Не успел Дзержинский зарегистрироваться, как сразу оказался в объятиях старых товарищей. Тут были его однодельцы Иосиф Уншлихт и Софья Пшедецкая, успевшие вернуться из Сибири, соратник по подполью Эдвард Прухняк, Юлиан Лещинский — с ним вместе голодали в Орловской тюрьме — и многие другие.
— Ну, Юзеф, тебя не сразу узнаешь. Остригся наголо, без бороды, — говорил Прухняк.
— Должна сказать, что солдатская шинель, фуражка и сапоги тебе очень к лицу, — вмешалась Пшедецкая, — но откуда они у тебя? Насколько мне известно, ты никогда в армии не служил.

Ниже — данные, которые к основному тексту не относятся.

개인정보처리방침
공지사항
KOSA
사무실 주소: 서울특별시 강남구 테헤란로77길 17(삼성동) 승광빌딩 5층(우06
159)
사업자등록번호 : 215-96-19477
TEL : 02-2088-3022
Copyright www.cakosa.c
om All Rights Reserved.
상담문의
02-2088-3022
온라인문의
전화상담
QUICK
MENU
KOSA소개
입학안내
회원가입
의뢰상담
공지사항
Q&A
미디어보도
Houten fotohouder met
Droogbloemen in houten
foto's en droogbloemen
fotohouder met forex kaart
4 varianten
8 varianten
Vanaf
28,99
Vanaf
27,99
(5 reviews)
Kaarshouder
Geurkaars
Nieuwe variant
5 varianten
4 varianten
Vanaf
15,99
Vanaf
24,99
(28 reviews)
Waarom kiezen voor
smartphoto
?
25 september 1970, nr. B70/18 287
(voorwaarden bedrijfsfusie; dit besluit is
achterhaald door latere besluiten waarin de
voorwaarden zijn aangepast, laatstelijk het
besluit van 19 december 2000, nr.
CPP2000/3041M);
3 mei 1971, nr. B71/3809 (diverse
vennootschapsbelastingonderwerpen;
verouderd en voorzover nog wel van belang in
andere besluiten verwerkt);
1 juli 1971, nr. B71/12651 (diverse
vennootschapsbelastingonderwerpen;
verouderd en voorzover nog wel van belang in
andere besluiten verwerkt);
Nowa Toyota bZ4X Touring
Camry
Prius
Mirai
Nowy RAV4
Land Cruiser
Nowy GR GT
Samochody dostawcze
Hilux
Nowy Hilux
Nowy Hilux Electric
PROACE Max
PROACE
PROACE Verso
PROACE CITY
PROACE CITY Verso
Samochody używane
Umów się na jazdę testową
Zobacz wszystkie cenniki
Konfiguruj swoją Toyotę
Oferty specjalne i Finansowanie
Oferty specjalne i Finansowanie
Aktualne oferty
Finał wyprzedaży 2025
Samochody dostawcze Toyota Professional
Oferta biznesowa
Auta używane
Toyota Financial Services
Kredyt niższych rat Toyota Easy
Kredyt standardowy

— Дело в том, — отвечал Дзержинский, — что Московский комитет ввел меня в комиссию по восстановлению большевистских организаций в армии и созданию Красной гвардии. Мне приходится часто выступать перед солдатами; вот товарищи и одели меня соответствующим образом.
Беседу прервал звонок, приглашающий делегатов в зал.
Феликс Эдмундович с напряженным вниманием вслушивался в доклад Ленина о текущем моменте. Владимир Ильич развивал идеи, заложенные в его Апрельских тезисах. Борьба за перерастание буржуазно-демократической революции в социалистическую, лозунг «Вся власть Советам!», прекращение империалистической войны… Все это подтверждает правильность его собственных мыслей и убеждений. Смущает только вопрос о «контроле» Советов за Временным правительством.
Владимир Ильич говорит, что позиция «контроля» вредна, она предполагает оставление власти в руках буржуазного Временного правительства и создает у масс ложное представление, будто Временное правительство, пусть под нажимом, но вое же может действовать в интересах революции.
Все это так, но позиции «контроля» до приезда Ленина придерживалось Русское бюро ЦК РСДРП(б), ее разделяли многие крупные партийные работники, да и областная конференция московских большевиков, делегатом которой он был, одобрив Апрельские тезисы, все-таки внесла пункт о желательности «контроля». И поскольку буржуазное правительство существует, почему бы Советам не держать под контролем его деятельность? И Дзержинский берет слово к «порядку дня».
— Вношу предложение: заслушать доклад, выражающий иную, чем у товарища Ленина, точку зрения на текущий момент.
— Как раз это мы и собираемся сейчас сделать, — ответил председательствующий и предоставил слово для содоклада Каменеву.
Каменев говорил о том, что страна еще ве созрела для социалистической революции, следовательно, правильной тактикой будет не разрыв с Временным правительством, а контроль над ним. Его поддержал Рыков. Он тоже говорил об отсутствии в России «объективных условий» для социалистической революции, о том, что «толчок к социалистической революции должен дать Запад».